[Saved data entries]
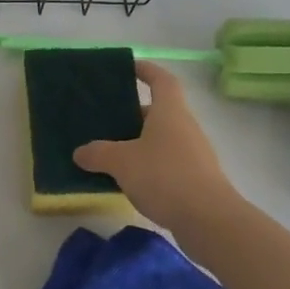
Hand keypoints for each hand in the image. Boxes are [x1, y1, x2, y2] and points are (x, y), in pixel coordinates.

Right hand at [73, 61, 240, 232]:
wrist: (209, 220)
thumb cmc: (165, 176)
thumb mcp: (122, 162)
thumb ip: (98, 154)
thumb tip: (80, 152)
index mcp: (170, 112)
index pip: (161, 80)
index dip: (146, 70)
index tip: (129, 67)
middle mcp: (185, 127)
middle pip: (159, 112)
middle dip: (133, 114)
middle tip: (106, 119)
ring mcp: (193, 154)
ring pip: (161, 140)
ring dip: (138, 143)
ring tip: (110, 153)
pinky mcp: (195, 180)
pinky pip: (166, 163)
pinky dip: (147, 166)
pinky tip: (128, 181)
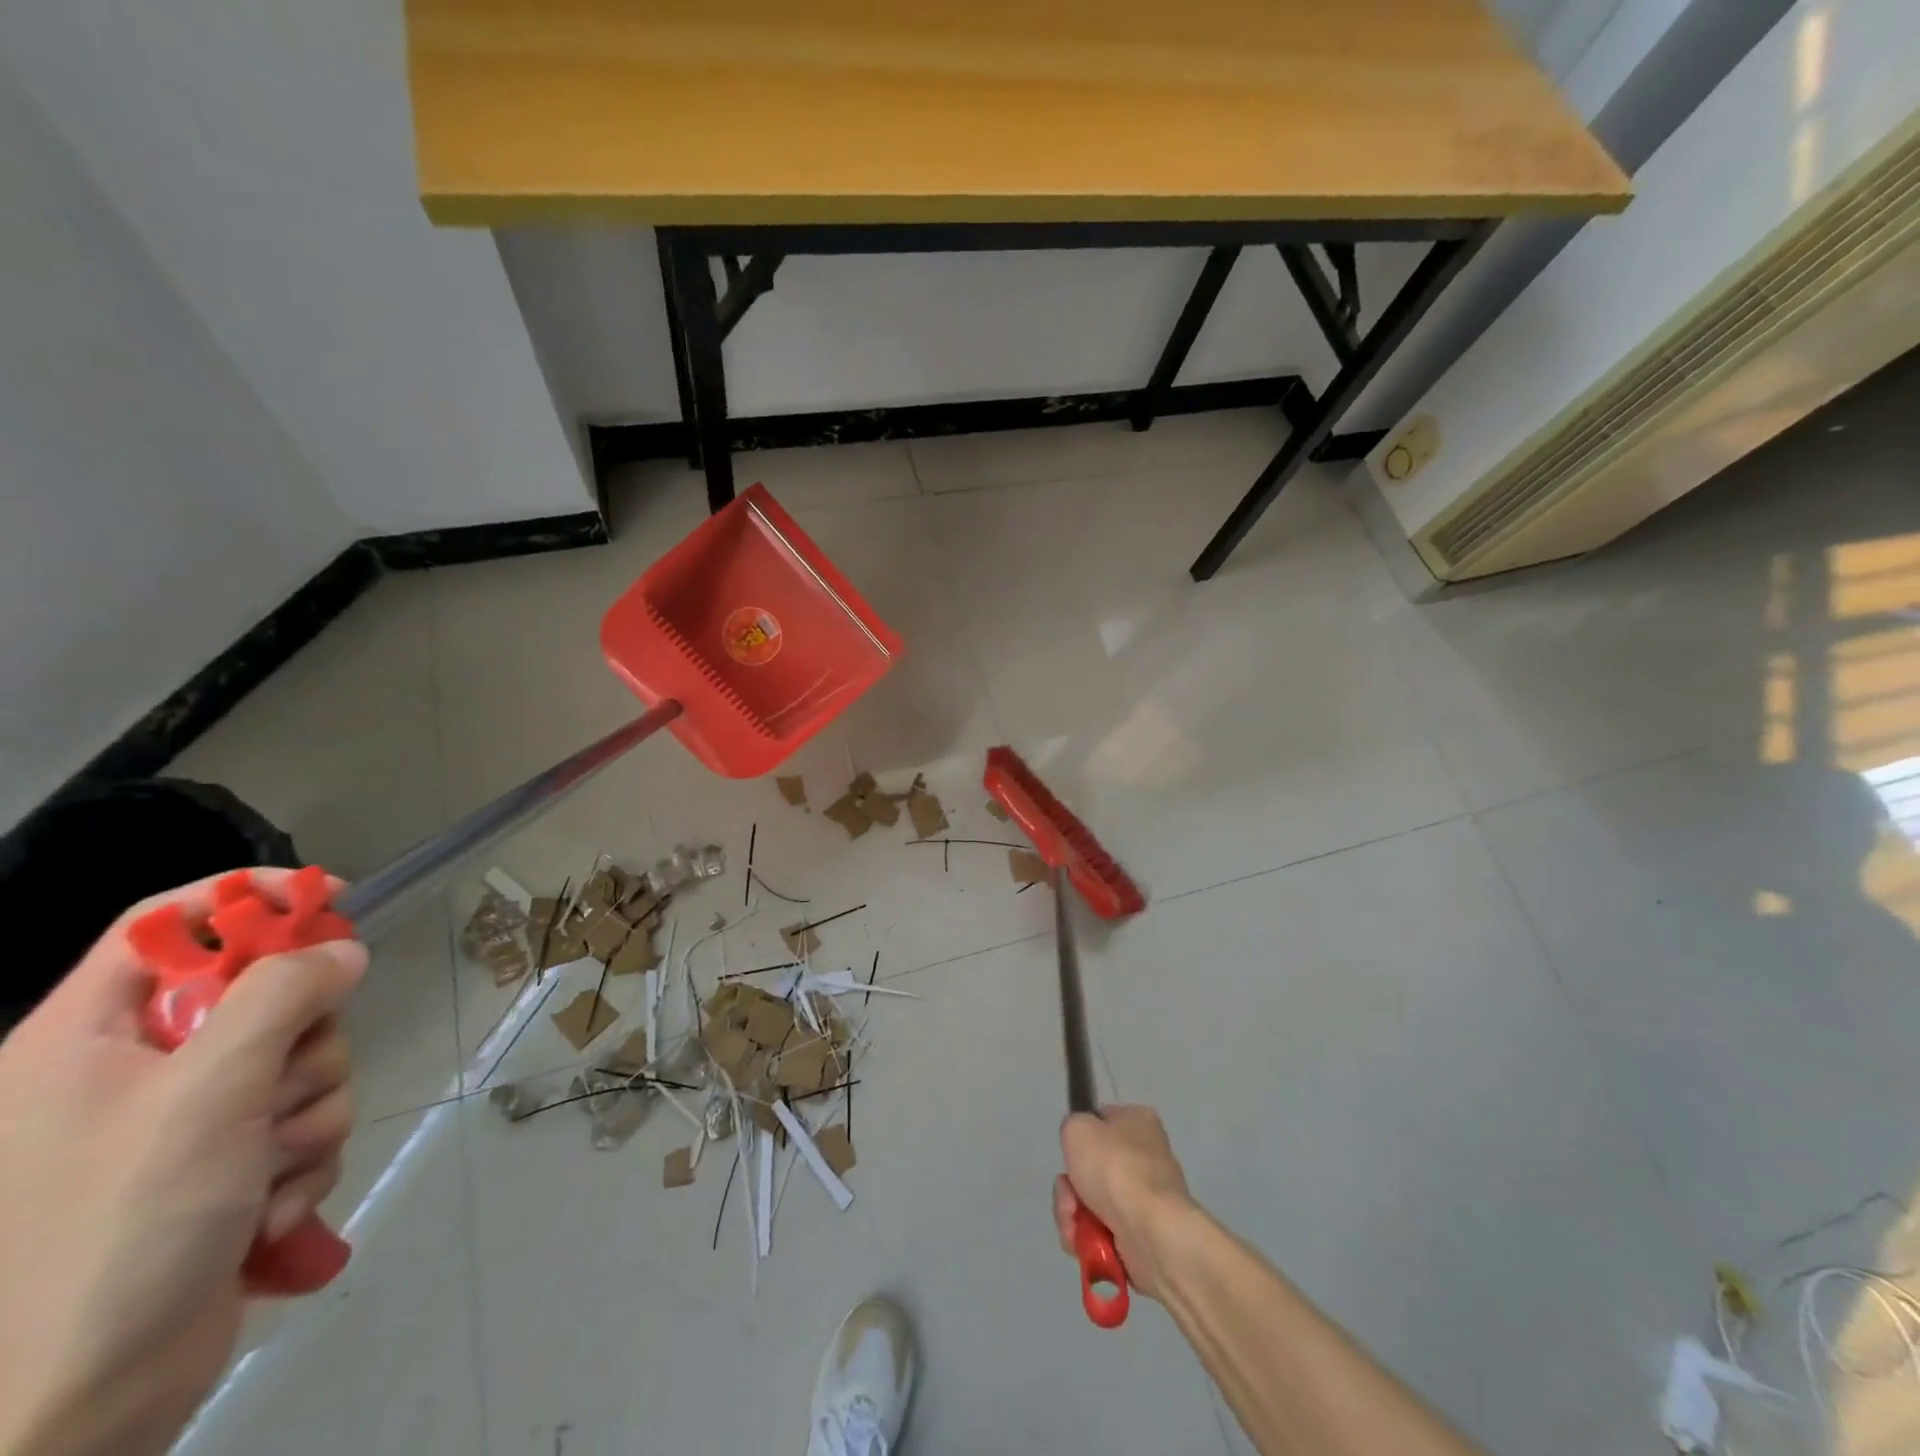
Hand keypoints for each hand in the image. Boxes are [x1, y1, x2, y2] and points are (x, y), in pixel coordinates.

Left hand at [0, 871, 365, 1455]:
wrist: (79, 1405)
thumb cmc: (116, 1227)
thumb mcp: (206, 1092)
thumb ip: (281, 997)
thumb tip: (342, 949)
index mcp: (88, 1040)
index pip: (168, 926)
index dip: (249, 899)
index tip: (331, 901)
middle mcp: (135, 1072)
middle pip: (266, 999)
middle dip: (303, 1045)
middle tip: (277, 1090)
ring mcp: (184, 1124)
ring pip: (301, 1065)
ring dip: (308, 1115)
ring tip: (266, 1172)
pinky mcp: (227, 1168)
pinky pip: (303, 1124)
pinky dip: (302, 1162)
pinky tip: (265, 1209)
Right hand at [1053, 1104, 1194, 1300]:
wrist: (1152, 1234)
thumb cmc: (1115, 1169)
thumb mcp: (1078, 1128)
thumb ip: (1072, 1127)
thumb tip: (1080, 1147)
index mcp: (1138, 1122)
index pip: (1100, 1122)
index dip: (1079, 1140)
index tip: (1070, 1156)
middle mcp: (1146, 1157)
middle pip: (1090, 1169)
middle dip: (1070, 1188)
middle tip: (1069, 1197)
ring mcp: (1144, 1200)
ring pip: (1091, 1204)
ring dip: (1073, 1215)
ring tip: (1075, 1226)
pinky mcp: (1141, 1237)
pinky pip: (1102, 1233)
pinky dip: (1088, 1240)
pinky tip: (1085, 1244)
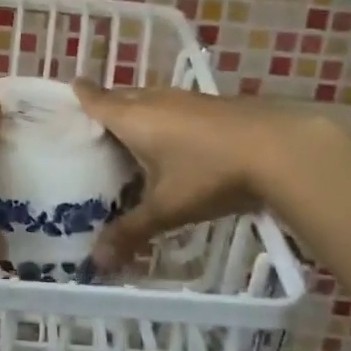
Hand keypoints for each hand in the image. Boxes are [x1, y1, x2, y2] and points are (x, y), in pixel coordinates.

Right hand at [73, 82, 294, 270]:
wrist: (279, 148)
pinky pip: (173, 107)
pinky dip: (163, 119)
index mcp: (133, 118)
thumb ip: (132, 232)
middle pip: (122, 97)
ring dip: (138, 112)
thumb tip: (97, 262)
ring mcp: (186, 99)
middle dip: (107, 105)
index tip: (71, 88)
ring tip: (129, 135)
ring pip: (150, 100)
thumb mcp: (167, 208)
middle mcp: (155, 101)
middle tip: (94, 126)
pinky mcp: (211, 106)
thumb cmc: (209, 173)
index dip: (82, 94)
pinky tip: (173, 140)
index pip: (98, 100)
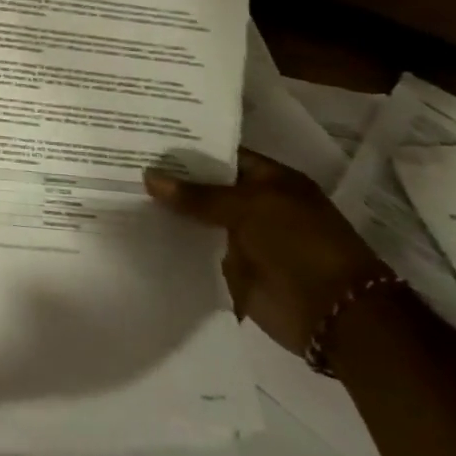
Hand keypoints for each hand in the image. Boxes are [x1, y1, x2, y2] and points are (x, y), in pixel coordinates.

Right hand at [145, 150, 390, 359]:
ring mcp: (244, 238)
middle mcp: (256, 206)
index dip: (186, 148)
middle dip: (170, 180)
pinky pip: (197, 250)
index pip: (222, 155)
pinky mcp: (232, 268)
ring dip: (168, 212)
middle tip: (121, 164)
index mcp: (271, 181)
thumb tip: (149, 177)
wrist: (335, 315)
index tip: (144, 140)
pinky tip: (137, 230)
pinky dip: (173, 243)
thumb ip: (198, 194)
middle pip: (205, 187)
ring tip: (121, 194)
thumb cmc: (301, 245)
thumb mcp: (250, 208)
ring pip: (198, 218)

* **Work instructions**
Word for word, give the entries above again, with no images included.

* **Worked solution**
Hand keypoints for each hand in the image. Boxes are [x1, y1, x2, y2] and points are (x, y), in pixel coordinates.

Right hand at [73, 61, 240, 232]:
wrist: (209, 220)
thumb cmc: (165, 176)
thumb mcp: (122, 162)
thumb ip: (98, 154)
thumb tip: (80, 152)
index mcp: (170, 112)
index pip: (161, 80)
index dip: (146, 70)
index tip: (129, 67)
middle mcp: (185, 127)
middle pip: (159, 112)
middle dip: (133, 114)
middle tip: (106, 119)
ring mcp: (193, 154)
ring pip: (161, 140)
ring dip: (138, 143)
ring tip: (110, 153)
pinky mcp: (195, 180)
pinky pip: (166, 163)
pinky dip: (147, 166)
pinky tip: (128, 181)
Hand keypoints for each hand in the image. Boxes are [x1, y1, x2, y2] and points are (x, y), in pixel coordinates.

Left hand at [0, 871, 365, 1455]:
wrist: (79, 1405)
thumb cmc: (116, 1227)
thumb mcp: (206, 1092)
thumb ip: (281, 997)
thumb tip: (342, 949)
index mcp: (88, 1040)
index pip: (168, 926)
index dip: (249, 899)
index tip: (331, 901)
middle mcp: (135, 1072)
middle pip: (266, 999)
middle dip: (303, 1045)
middle tip: (277, 1090)
ring mcp: (184, 1124)
ring pip: (301, 1065)
ring dip: (308, 1115)
ring tip: (266, 1172)
pinky mcp: (227, 1168)
pinky pip: (303, 1124)
pinky dip: (302, 1162)
pinky tip: (265, 1209)
Right hand at [1053, 1104, 1194, 1300]:
wrist: (1152, 1234)
thumb cmc: (1115, 1169)
thumb mcp: (1078, 1128)
thumb ip: (1072, 1127)
thumb tip: (1080, 1147)
index mcp: (1138, 1122)
index pip: (1100, 1122)
index dip: (1079, 1140)
index tip: (1070, 1156)
middle mcp: (1146, 1157)
middle pip: (1090, 1169)
middle dip: (1070, 1188)
middle tip: (1069, 1197)
ring mcp: (1144, 1200)
ring pip: (1091, 1204)
ring dip: (1073, 1215)
ring tip: (1075, 1226)
pinky mcp: (1141, 1237)
pinky pip: (1102, 1233)
pinky dip: (1088, 1240)
pinky tip: (1085, 1244)
Hand keypoints for each hand in the image. Boxes are [x1, y1, x2, y2] and points are (x, y), in pixel coordinates.

Right hand at [73, 82, 294, 270]:
wrist: (279, 148)
pinky pip: (173, 107)
pinky dip: (163, 119)
index mcp: (133, 118)
thumb ip: (132, 232)
middle pip: (122, 97)
ring dip: (138, 112)
thumb tip: (97, 262)
ring mcp: (186, 99)
middle dip: (107, 105)
index tip: (71, 88)
ring tip: (129, 135)
ring pip: (150, 100)
thumb mcp: (167, 208)
middle mcp: (155, 101)
middle tip: (94, 126)
pinky mcp: (211, 106)
thumb cmc: (209, 173)
index dip: (82, 94)
pinky tip: (173, 140)
index pip: (98, 100)
Hand keypoints for each hand in the image. Boxes are [x1, y1, x2, y2] and points are (x, y), in pixel coordinates.

Right hand at [145, 150, 390, 359]:
ring mcp: (244, 238)
middle mcp: (256, 206)
index dip: (186, 148)
middle dip: (170, 180)
pinky pip: (197, 250)
index pip: (222, 155)
pinky mcp: (232, 268)
ring dip: (168, 212)
middle tip: (121, 164)
index mcp: (271, 181)
thumb tip: (149, 177)
wrist: (335, 315)
index tip: (144, 140)
pinky tip: (137, 230)
pinky dip: (173, 243)
thumb ip: (198, 194)
middle pip: (205, 187)
ring tip: (121, 194)
thumb cmc: (301, 245)
thumb mcp: (250, 208)
ring pip: (198, 218)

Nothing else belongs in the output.